Introduction to Convolutional Neural Networks (CNNs)¶

A Convolutional Neural Network (CNN) is a specialized type of artificial neural network designed to process and analyze visual data like images and videos. It is structured to automatically and adaptively learn spatial hierarchies of features through multiple layers. CNNs are widely used in tasks such as image classification, object detection, and facial recognition.

How a CNN Processes an Image¶

An image is essentially a matrix of numbers. For a grayscale image, each pixel holds a single value representing intensity. For a color image, each pixel has three values representing the intensities of red, green, and blue. A 100x100 color image would be represented as a 100x100x3 array, totaling 30,000 numbers.

Convolution Layer¶

The convolution layer is the first layer that processes the image. It uses filters (also called kernels), which are small matrices (e.g., 3x3 or 5x5) that slide across the image. This sliding process is known as convolution. At each position, the filter performs element-wise multiplication with the part of the image it overlaps and sums the result to produce a single number. This process captures specific patterns like edges or corners. Each filter learns to detect a different feature. The result is a feature map that highlights the presence and location of the learned feature in the input image.

Activation Layer (ReLU)¶

After the convolution operation, the feature map passes through an activation function, typically ReLU (Rectified Linear Unit).

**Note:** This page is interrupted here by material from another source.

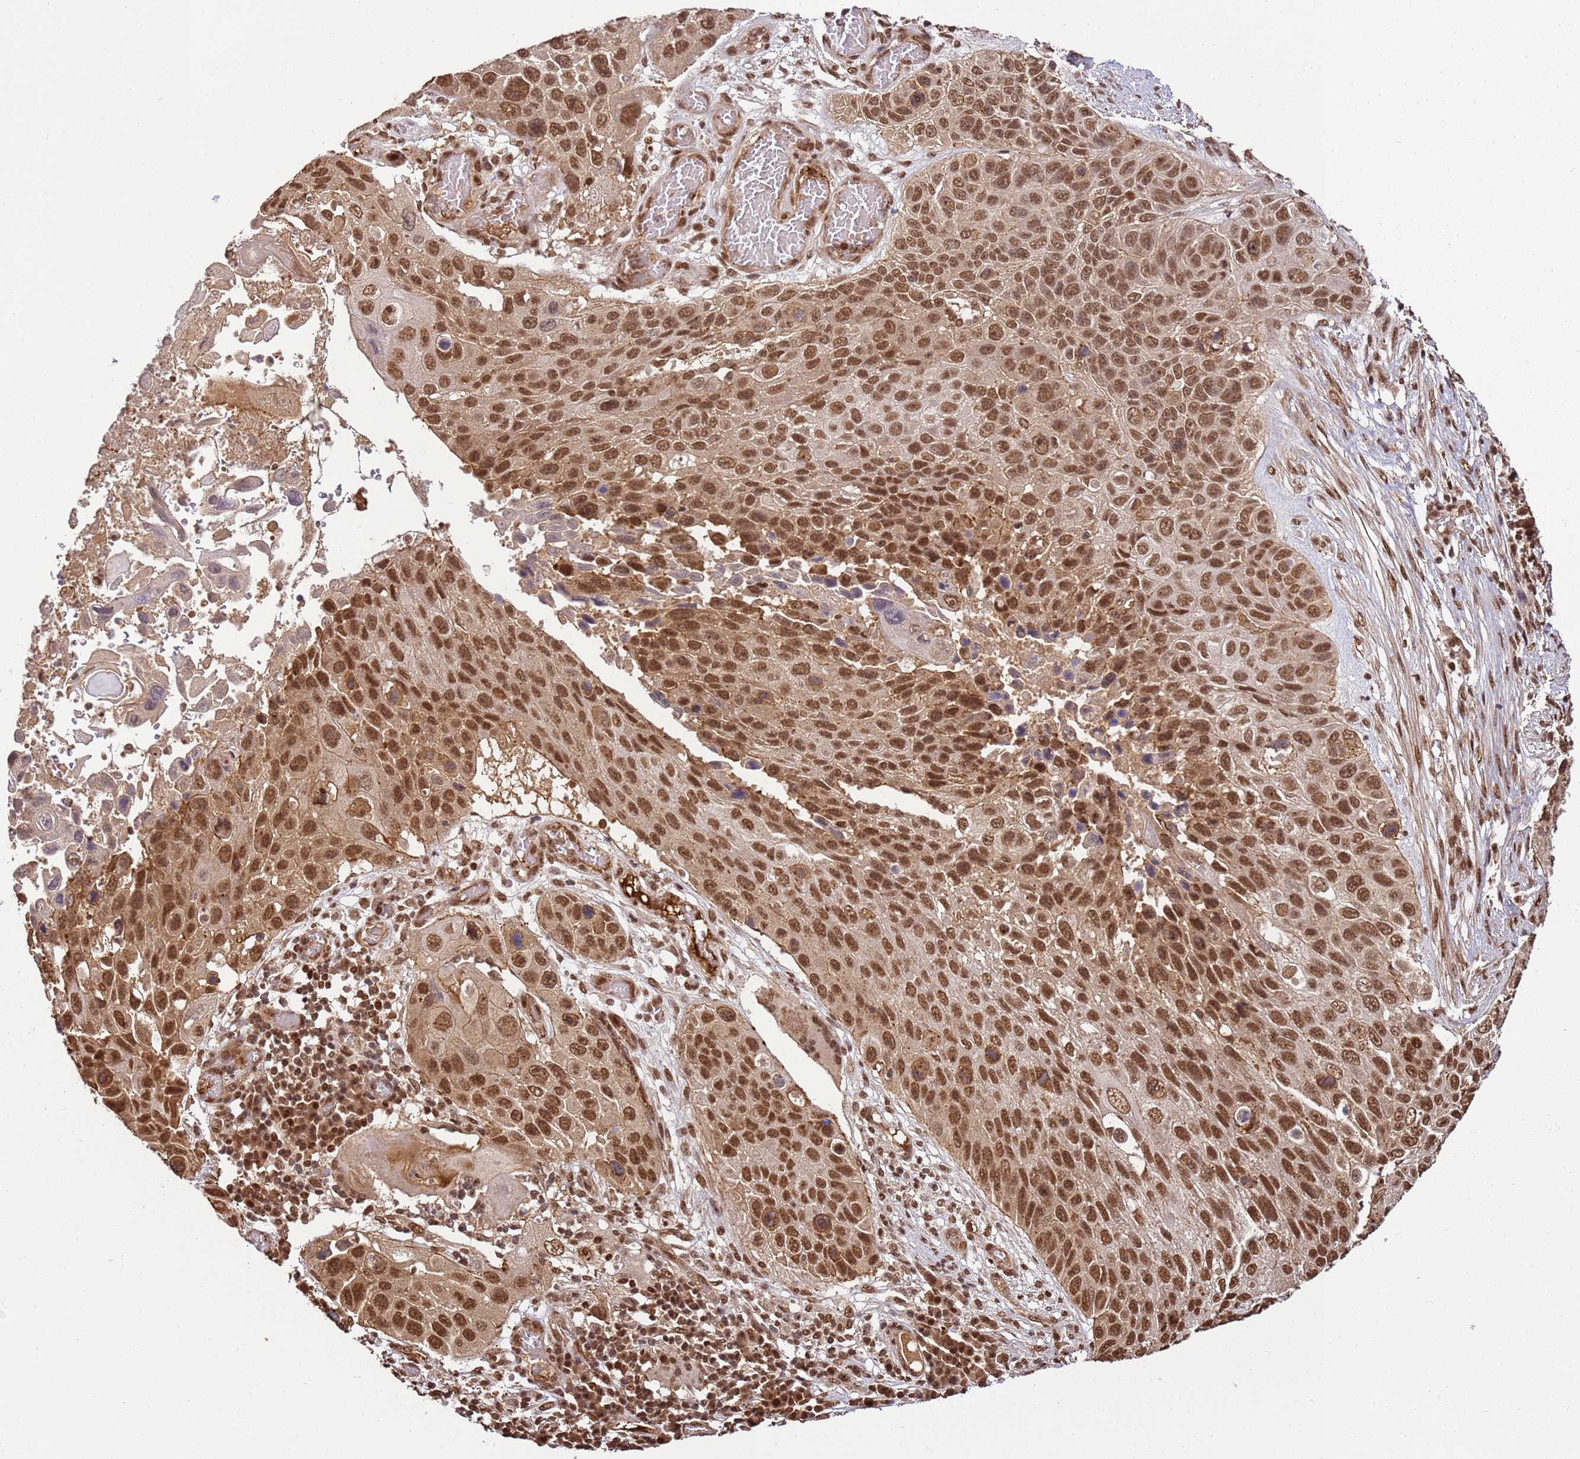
{"staining": {"intensity": "moderate", "quantity": ">75%", "location": "nuclear"}, "tissue": "lung cancer", "cell_type": "Tumor cells", "image_type": "cancer", "snomed": [{"axis": "morphology", "description": "Squamous cell carcinoma, NOS"}, {"axis": "topography", "description": "Lung"}], "caption": "DAB (3,3'-diaminobenzidine) immunohistochemical staining of human lung cancer demonstrates moderate nuclear protein positivity in about >75% of tumor cells.", "gene": "ZBTB12", "patient": {"sex": "male", "age": 61}}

ReLU replaces all negative values with zero and keeps the positive ones unchanged. This introduces non-linearity, enabling the network to learn more complex patterns.

Pooling Layer¶

Pooling layers reduce the spatial dimensions (height and width) of the feature maps. The most common method is max pooling, where a small window (e.g., 2x2) slides over the feature map and outputs the maximum value within that window. Pooling helps in reducing the number of parameters, speeding up computation, and making the model more robust to slight variations in the input.

Repeating Layers¶

The combination of convolution, activation, and pooling layers is often repeated several times. Each repetition allows the network to learn increasingly abstract features. Initial layers might detect lines or edges, intermediate layers recognize parts of objects, and deeper layers understand complex concepts like faces or animals.

Flattening¶

Once enough features are extracted and the spatial dimensions are sufficiently reduced, the multi-dimensional data is flattened into a one-dimensional vector. This step prepares the data for the fully connected layers, where each value becomes an input node.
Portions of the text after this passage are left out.